(What you have to do) Extract every line of the material below that contains the string "Strand". Matching is case-sensitive.

(Stored data entries)
+ + + +

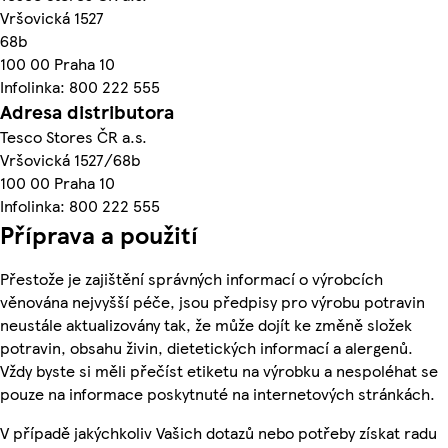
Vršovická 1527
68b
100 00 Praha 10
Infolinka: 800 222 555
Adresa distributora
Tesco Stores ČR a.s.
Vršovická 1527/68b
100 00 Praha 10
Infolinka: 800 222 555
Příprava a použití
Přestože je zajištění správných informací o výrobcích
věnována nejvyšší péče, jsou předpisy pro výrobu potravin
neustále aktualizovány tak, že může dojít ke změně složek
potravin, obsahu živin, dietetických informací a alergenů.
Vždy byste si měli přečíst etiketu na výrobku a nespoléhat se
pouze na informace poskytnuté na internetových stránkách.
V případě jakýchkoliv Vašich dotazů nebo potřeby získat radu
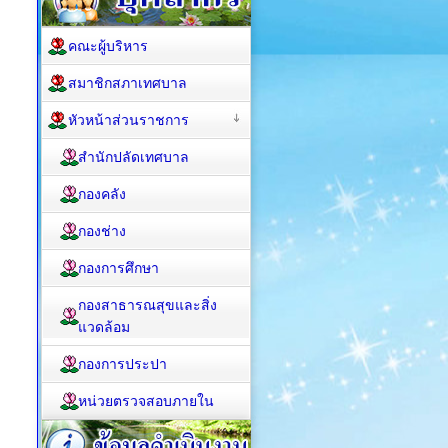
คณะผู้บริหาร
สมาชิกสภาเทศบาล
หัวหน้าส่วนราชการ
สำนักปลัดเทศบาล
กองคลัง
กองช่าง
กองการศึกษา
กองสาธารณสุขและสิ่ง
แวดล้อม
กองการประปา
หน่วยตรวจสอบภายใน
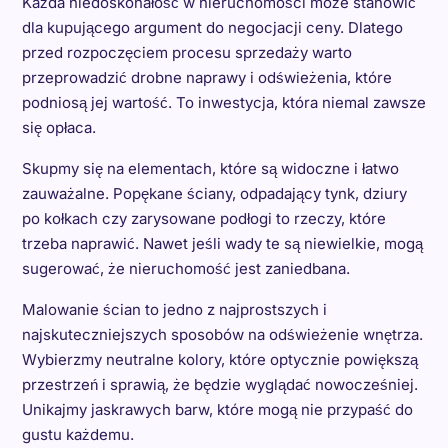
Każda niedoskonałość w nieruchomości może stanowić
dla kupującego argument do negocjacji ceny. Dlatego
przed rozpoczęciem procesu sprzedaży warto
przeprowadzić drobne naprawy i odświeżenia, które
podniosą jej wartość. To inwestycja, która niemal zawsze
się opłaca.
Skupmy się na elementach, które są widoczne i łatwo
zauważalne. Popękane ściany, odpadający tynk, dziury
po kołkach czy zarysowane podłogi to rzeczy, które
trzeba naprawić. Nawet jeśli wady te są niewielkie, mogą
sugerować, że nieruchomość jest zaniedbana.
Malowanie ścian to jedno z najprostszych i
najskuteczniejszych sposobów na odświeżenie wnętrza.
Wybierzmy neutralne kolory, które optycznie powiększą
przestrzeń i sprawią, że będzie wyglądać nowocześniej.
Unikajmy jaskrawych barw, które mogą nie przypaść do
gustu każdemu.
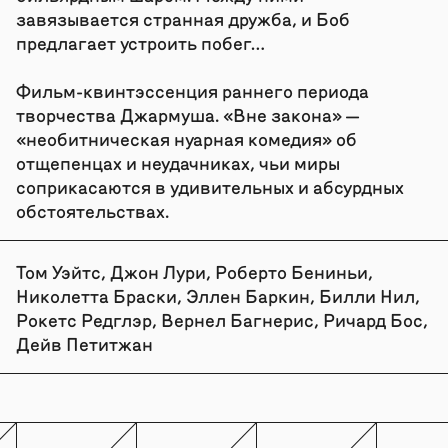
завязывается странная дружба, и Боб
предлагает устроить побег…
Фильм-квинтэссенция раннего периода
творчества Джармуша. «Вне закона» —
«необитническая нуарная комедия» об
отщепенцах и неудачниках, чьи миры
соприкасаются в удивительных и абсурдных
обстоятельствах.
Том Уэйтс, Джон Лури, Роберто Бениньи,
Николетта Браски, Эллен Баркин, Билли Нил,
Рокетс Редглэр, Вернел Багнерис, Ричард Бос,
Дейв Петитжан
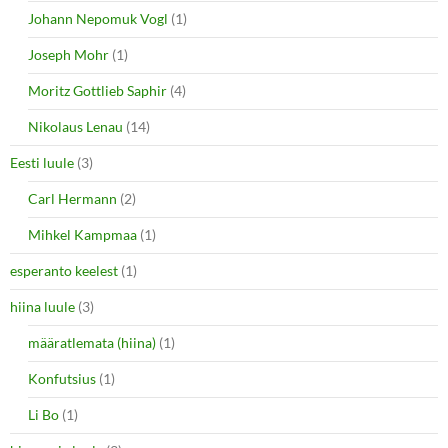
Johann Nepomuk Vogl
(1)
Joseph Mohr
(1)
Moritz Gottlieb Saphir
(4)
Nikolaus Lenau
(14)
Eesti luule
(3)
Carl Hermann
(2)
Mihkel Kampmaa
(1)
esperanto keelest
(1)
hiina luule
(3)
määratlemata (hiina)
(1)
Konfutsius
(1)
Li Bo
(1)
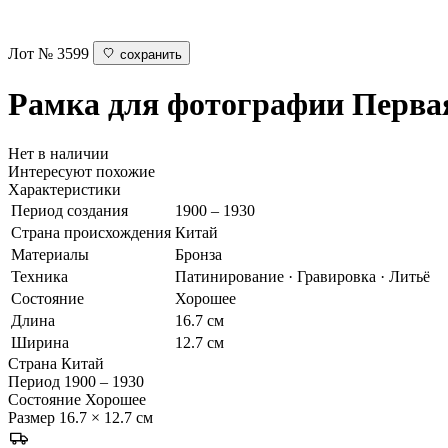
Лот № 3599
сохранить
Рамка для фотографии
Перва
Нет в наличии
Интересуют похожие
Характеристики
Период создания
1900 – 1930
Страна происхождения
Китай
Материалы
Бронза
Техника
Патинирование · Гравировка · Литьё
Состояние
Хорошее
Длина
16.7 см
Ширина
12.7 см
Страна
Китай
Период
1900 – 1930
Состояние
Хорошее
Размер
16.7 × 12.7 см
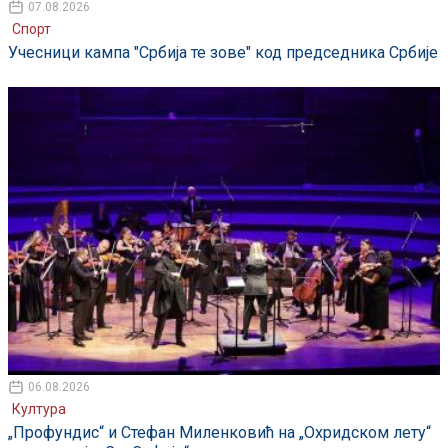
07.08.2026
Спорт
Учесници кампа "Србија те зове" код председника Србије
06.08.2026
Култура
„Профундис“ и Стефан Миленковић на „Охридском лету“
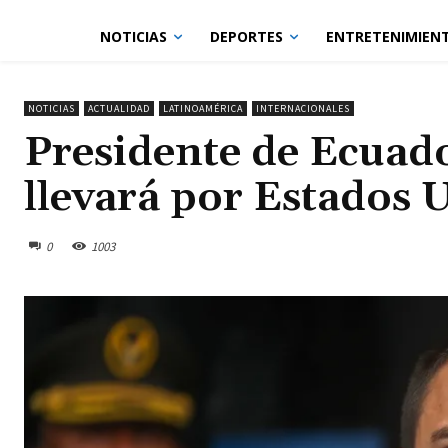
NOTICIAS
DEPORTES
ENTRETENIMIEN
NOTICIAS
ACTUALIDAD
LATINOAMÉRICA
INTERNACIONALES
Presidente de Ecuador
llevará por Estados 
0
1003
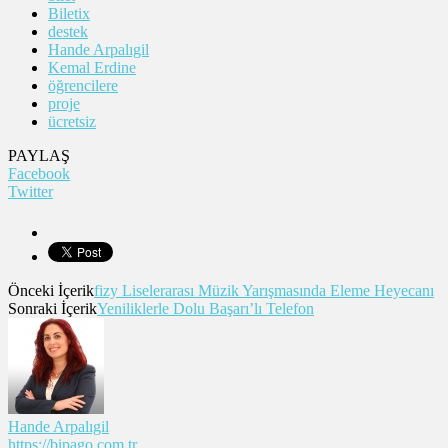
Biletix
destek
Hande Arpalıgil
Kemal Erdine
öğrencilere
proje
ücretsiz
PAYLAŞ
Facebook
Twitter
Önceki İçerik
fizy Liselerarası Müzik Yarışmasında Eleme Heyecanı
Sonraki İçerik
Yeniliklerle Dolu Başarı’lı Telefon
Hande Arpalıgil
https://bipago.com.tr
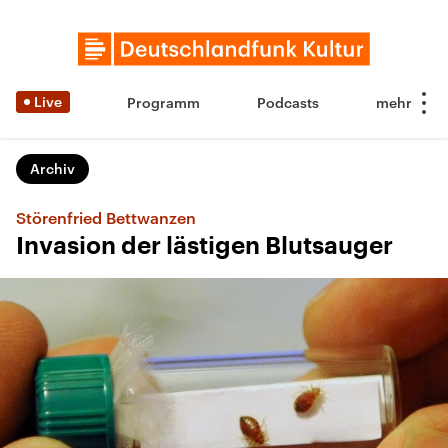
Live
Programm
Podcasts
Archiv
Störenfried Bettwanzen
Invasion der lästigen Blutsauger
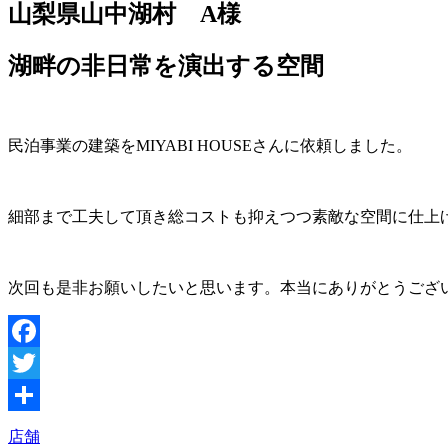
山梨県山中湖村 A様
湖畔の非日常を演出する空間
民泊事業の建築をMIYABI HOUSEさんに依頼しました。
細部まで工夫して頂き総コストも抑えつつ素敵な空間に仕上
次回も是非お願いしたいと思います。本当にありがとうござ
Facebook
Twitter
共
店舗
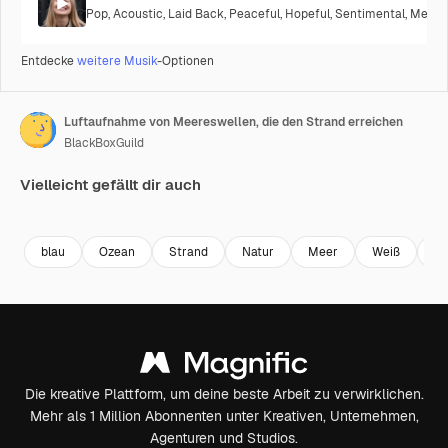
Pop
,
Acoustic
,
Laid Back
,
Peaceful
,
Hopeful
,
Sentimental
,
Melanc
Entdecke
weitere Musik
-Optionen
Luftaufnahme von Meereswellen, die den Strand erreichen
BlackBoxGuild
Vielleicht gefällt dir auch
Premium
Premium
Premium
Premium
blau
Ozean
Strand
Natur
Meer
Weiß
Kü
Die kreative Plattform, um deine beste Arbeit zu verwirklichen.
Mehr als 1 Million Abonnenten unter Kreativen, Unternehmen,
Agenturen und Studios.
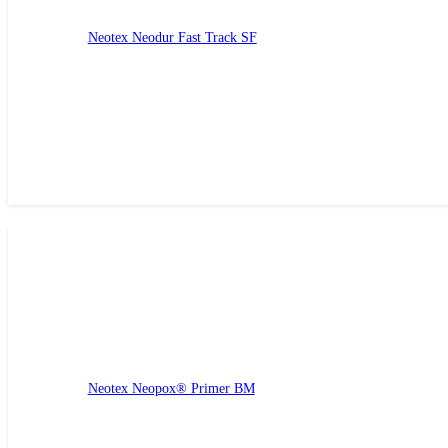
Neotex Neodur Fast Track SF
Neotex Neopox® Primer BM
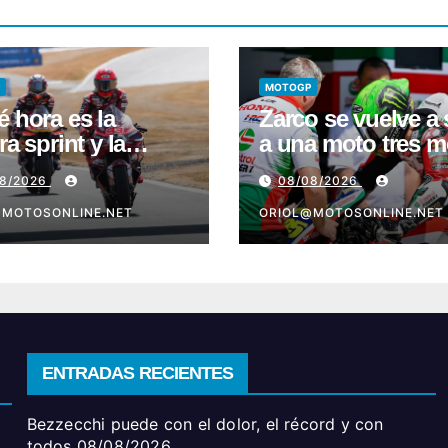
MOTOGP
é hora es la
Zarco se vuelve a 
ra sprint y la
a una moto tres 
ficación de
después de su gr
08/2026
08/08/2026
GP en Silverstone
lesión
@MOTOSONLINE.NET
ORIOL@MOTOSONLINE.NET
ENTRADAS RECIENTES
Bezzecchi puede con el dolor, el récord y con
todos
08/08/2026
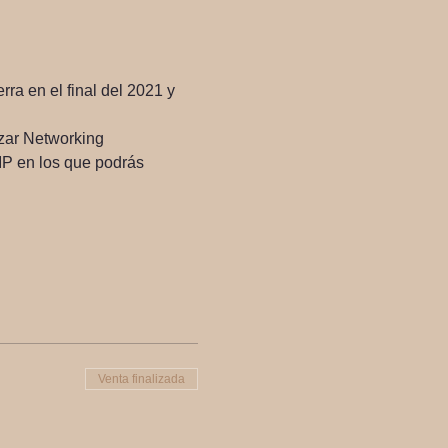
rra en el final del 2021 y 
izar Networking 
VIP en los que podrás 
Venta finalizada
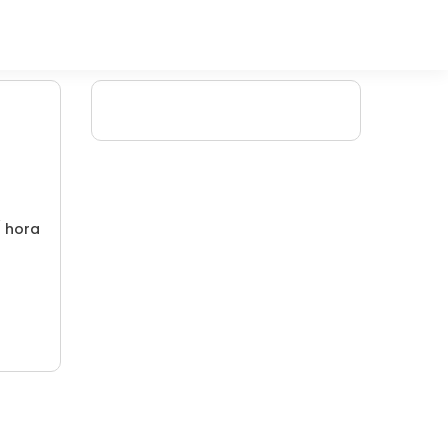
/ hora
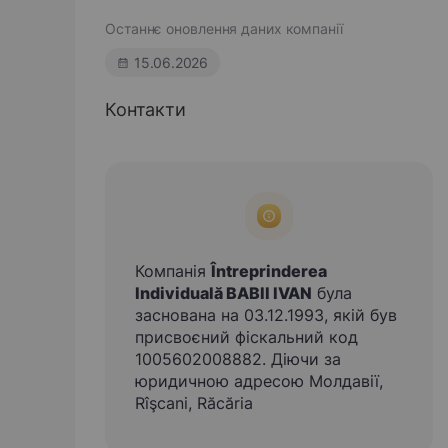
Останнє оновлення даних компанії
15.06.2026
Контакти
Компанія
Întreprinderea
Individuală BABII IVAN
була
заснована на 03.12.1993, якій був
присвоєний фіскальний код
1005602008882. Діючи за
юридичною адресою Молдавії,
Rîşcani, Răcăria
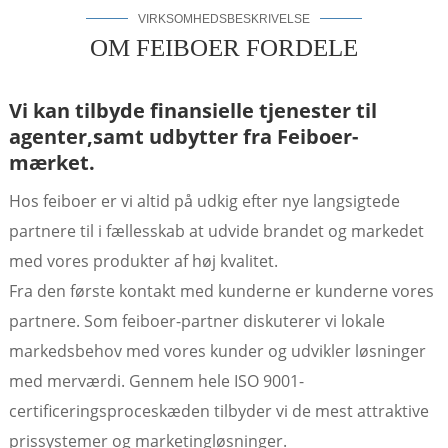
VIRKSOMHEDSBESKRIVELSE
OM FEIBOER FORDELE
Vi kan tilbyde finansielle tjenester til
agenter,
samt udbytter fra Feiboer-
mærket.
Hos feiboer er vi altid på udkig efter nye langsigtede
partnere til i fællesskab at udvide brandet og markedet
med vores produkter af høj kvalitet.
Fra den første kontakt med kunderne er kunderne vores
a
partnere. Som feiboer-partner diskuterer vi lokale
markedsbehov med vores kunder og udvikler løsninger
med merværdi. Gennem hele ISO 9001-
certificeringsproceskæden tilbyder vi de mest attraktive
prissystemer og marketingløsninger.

+ + + +

(Expected answer)
Luftaufnahme von Meereswellen, die den Strand erreichen
Strand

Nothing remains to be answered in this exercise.